There was this interesting Puerto Rican man in my cell wearing makeup and he kept blowing kisses at me and saying he wanted to “cut me gently” whenever the cops weren’t around. I know he was Puerto Rican because he had on a T-shirt that read PUERTO RICANS FUCK BETTER. Although maybe he could have been a non–Puerto Rican who just liked to have sex with Puerto Ricans, I suppose. Regardless, it was interesting and unusual, so I wrote it in my notebook.
That night, after she bailed me out of jail and took me home, Mom told me that self-gratification—while it was technically a sin in the Catholic Church, sometimes referred to as the sin of Onan—was probably the path for me. She wasn’t really mad at me for getting arrested, especially after I told her what had happened—how the pink-haired woman had basically jumped out of an alley and began to rub against my leg before I could say or do anything. Mom nodded and said she wished she had told me about self-gratification before all of this happened, but such talks were usually the job of the father, and my father had died far before I was old enough for sex talks, so Mom really isn’t to be blamed.
That night Mom came into my room, sat on the edge of my bed like she used to when I was a boy, pointed above my headboard to the crucifix—her gift to me when I was confirmed—and she said, “That guy hung out with prostitutes. He got arrested too. So you’re in good company, Bartholomew. Don’t let this rip you apart inside, okay?” When I didn’t respond, Mom said, “I wish you had run into a Vivian Ward instead of an undercover cop.” She was referencing Julia Roberts’s character in Pretty Woman, which I don’t have to tell you. “I want more. I want the fairy tale,” Mom said, just like Julia Roberts said to you in the movie. “I want the fairy tale for you, Bartholomew. If I couldn’t have it, I want it for you. So keep believing in fairy tales, okay? Keep believing that even some prostitutes are good-hearted women. Believe. Pretend even!” I don’t know why—maybe because Mom was always so hopeful for me, and I never could manage to confirm her wild suspicions about her only son—but I had to turn my face away from her. I felt the tears coming, the pressure building up behind my eyes. Mom ran her fingers through my hair for a few minutes, like she did when I was a boy. Even though I was too old to be tucked in like that, I was glad she did what she did. It made the angry man in my stomach fall asleep. It was like her hand was able to perform a miracle that night. “I want the fairy tale for you, my sweet, sweet trusting boy,” she said once more before she turned out the lights and exited my bedroom.

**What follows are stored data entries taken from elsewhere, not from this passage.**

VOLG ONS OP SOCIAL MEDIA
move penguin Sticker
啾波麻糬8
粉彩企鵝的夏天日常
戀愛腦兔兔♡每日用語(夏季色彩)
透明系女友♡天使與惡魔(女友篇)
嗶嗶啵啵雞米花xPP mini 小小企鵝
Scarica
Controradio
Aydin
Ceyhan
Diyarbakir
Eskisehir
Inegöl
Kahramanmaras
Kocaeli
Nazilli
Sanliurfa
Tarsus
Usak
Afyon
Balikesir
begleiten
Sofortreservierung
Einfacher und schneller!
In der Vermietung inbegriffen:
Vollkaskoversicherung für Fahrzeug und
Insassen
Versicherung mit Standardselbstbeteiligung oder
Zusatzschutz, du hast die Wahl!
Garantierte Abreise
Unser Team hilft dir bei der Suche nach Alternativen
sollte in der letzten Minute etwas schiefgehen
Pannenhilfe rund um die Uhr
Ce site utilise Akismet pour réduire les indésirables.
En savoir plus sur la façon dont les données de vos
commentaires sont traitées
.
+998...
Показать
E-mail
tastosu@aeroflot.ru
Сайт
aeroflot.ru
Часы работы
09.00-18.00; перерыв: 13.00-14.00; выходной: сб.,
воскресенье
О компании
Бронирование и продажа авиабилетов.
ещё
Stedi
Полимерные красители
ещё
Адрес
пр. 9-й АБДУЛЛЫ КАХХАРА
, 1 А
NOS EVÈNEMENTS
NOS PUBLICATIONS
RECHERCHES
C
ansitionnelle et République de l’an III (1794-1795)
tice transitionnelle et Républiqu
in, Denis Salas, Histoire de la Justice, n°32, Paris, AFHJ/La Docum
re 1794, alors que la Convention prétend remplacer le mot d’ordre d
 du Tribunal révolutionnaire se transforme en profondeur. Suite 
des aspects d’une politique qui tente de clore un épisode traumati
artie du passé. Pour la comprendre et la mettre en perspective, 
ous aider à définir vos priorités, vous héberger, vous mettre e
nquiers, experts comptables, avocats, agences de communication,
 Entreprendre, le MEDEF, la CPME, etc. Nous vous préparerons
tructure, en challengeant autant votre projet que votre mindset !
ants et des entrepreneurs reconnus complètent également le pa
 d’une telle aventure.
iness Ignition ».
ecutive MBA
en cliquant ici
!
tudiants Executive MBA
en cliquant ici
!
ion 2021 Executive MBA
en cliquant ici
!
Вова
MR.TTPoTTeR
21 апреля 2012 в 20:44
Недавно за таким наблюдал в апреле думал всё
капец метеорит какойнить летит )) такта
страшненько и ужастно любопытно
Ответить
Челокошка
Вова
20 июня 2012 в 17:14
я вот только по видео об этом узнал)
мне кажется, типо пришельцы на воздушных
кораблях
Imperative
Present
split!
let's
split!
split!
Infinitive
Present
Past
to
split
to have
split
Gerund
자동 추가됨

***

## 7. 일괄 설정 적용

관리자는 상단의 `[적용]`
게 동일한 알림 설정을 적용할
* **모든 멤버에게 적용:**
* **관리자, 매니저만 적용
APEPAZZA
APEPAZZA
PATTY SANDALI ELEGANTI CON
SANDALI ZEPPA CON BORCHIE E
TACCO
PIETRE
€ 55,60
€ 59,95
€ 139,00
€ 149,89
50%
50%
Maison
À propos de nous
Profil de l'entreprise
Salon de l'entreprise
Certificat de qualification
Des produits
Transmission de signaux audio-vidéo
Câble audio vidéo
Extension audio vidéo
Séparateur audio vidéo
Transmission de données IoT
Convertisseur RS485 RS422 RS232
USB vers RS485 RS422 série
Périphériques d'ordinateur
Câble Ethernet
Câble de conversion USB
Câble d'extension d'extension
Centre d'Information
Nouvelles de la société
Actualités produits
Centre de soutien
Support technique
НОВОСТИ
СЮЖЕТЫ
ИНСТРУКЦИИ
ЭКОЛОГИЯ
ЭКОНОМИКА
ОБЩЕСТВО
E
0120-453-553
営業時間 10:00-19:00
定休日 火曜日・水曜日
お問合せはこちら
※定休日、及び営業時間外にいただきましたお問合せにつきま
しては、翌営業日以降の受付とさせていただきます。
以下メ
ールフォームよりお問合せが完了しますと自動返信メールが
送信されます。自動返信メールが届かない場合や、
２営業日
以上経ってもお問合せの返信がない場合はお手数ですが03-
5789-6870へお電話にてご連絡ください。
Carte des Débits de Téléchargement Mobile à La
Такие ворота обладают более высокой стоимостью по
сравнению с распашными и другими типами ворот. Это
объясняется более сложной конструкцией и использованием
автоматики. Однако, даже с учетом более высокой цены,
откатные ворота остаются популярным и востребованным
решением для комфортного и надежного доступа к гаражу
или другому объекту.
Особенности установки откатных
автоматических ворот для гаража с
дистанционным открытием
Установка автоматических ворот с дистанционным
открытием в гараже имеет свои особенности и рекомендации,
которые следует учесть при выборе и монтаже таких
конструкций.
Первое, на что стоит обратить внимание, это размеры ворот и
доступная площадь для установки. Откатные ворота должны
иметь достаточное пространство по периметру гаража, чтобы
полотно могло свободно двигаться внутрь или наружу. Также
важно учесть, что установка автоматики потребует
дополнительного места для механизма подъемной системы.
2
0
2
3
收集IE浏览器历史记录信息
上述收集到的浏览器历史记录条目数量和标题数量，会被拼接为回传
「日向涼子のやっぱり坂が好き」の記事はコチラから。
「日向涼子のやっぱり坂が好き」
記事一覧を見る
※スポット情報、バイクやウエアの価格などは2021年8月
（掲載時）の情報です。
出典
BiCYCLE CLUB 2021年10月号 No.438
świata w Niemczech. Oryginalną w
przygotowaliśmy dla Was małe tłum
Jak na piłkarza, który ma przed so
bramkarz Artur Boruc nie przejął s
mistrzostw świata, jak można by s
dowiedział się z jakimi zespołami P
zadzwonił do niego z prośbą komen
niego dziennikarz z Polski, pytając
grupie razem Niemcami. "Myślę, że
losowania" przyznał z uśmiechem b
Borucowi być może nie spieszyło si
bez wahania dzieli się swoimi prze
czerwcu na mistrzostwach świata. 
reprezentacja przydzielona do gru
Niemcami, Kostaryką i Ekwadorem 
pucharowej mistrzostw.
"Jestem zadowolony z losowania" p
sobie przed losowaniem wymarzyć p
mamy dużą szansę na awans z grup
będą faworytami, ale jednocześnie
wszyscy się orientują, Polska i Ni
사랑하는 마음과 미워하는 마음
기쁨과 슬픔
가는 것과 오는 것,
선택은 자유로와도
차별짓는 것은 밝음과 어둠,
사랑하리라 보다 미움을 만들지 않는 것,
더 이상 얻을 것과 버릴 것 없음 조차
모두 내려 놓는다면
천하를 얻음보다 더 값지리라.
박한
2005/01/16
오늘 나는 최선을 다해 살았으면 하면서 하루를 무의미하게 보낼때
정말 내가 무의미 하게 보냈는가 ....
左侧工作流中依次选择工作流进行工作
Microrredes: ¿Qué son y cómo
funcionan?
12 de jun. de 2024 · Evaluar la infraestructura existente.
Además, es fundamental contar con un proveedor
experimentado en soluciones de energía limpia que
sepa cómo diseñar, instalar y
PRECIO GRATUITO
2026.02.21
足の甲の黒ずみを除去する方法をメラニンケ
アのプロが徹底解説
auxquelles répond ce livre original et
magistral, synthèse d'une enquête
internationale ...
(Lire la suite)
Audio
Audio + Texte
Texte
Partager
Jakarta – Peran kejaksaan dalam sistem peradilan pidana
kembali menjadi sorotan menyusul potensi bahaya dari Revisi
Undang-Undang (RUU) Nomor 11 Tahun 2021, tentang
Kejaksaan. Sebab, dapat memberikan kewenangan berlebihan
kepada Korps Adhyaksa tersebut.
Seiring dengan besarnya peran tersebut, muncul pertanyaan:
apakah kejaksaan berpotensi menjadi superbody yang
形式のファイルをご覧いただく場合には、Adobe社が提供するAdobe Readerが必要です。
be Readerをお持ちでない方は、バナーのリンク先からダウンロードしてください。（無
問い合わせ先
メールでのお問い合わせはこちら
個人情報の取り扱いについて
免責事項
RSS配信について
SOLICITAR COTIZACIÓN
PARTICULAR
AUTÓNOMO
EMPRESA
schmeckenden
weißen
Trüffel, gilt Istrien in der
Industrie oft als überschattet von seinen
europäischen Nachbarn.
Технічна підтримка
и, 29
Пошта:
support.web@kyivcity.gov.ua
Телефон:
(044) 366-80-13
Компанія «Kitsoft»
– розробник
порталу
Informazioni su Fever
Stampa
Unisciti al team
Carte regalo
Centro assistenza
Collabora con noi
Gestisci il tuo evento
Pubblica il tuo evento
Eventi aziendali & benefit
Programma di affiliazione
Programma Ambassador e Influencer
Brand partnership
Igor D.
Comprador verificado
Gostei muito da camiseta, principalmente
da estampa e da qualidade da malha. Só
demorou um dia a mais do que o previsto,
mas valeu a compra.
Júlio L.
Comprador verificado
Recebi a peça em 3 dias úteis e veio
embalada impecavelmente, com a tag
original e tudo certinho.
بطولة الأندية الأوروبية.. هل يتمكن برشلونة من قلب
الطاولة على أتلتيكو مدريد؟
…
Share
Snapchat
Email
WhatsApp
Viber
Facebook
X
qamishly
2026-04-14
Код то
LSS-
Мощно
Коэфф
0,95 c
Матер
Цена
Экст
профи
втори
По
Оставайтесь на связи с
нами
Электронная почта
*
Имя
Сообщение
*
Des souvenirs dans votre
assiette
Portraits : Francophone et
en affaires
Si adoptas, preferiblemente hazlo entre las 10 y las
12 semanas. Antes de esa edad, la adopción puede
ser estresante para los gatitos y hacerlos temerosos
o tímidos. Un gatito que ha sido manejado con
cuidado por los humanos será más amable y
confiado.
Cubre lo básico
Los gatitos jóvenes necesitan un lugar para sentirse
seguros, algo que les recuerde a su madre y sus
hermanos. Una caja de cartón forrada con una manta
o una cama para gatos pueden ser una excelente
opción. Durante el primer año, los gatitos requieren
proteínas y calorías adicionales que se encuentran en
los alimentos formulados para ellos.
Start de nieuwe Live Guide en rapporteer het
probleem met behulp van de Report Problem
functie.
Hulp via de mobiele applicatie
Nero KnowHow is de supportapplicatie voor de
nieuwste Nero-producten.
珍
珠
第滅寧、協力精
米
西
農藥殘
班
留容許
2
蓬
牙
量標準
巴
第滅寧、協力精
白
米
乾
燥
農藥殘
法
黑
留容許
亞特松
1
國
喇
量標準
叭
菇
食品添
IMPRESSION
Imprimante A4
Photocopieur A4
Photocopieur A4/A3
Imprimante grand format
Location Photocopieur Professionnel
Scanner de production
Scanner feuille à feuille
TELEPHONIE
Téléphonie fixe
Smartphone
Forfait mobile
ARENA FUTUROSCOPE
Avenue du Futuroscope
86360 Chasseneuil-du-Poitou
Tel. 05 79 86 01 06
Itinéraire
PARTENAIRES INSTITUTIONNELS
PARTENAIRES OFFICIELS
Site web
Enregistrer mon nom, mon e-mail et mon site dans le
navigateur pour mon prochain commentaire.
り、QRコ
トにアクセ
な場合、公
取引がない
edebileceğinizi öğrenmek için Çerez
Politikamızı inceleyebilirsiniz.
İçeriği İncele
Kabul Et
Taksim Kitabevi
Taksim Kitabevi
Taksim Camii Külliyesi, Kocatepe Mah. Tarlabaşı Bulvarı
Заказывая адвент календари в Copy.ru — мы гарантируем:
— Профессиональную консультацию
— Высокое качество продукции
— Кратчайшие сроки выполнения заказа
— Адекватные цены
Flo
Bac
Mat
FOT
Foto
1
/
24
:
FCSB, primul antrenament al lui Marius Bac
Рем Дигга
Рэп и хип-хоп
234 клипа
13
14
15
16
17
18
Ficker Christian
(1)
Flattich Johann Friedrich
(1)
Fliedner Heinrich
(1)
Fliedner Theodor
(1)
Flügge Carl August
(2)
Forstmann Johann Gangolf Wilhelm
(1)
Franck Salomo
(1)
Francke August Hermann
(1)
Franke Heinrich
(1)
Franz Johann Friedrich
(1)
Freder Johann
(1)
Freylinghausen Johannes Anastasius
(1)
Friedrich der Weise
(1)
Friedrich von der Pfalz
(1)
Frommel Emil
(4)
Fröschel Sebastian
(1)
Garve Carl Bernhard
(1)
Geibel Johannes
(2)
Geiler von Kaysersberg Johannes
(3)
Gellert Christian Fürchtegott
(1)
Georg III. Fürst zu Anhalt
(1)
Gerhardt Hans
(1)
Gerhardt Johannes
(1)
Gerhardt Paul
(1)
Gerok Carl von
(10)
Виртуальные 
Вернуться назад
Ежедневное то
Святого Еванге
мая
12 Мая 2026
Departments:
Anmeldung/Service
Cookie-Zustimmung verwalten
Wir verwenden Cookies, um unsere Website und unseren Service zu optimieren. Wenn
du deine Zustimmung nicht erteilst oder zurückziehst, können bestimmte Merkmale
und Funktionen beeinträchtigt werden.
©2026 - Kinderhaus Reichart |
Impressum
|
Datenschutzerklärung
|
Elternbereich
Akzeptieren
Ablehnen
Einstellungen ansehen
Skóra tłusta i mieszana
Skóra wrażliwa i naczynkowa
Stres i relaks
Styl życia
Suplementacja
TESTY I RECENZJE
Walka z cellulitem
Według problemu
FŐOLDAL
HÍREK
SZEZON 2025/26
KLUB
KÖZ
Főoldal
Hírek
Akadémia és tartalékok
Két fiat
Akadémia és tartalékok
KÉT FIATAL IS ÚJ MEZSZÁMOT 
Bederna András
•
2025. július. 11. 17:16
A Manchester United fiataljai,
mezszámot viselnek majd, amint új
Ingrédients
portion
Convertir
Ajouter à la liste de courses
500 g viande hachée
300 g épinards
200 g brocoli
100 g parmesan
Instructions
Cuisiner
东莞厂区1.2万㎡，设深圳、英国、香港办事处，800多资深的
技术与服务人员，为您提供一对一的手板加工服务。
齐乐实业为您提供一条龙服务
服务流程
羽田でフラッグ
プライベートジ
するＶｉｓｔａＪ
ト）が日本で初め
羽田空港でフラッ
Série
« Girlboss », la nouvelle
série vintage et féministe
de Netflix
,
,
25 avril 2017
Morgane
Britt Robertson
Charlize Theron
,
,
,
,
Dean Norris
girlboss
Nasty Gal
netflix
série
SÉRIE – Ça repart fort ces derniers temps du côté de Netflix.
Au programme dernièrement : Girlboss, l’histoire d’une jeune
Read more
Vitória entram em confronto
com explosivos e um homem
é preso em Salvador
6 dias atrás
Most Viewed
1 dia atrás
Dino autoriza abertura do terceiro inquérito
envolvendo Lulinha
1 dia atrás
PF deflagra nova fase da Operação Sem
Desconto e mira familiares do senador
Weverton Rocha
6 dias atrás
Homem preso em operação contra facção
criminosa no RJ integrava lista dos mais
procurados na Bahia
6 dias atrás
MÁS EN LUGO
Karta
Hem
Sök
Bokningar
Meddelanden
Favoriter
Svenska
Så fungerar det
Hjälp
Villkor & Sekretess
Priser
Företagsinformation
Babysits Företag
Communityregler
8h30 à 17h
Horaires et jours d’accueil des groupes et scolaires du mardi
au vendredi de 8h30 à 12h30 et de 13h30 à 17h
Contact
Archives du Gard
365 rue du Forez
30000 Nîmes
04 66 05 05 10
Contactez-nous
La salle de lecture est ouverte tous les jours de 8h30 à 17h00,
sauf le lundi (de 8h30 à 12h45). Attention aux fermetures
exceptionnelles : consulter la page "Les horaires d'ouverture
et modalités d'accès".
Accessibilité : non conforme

My father was most likely murdered by Catholic-hating Ku Klux Klan members, and I therefore have no memory of him. People forget that the KKK hated Catholics just as much as they hated Blacks and Jews, once upon a time. Mom said no one cares if you hate Catholics anymore because of all the pedophile priests, which is why people forget that the KKK probably still hates Catholics. (Mom also said if priests keep molesting little boys, the KKK would soon have a higher approval rating than the Catholic Church.) This is also why my father’s killer was never brought to justice, according to Mom, nor did any newspapers cover the murder, which is maybe why I couldn’t find any record of it at the library.
It was once very hard for Catholics in this country,” Mom used to say when I was a boy. “Your father—a good Catholic man—went out for a pack of cigarettes and never was seen again. The police say he left us for another family up in Montreal, where he was originally from, but we know better.”
So Mom did her best and can’t really be blamed for my arrest. I once asked her if my father was also a good pretender, and she said he was. Apparently, he was a lot like me.
Why didn’t my father get to give Mom the fairy tale?
Why do most people fail to give each other the fairy tale?
Do you know why, Richard Gere?
Has your moviemaking taught you this?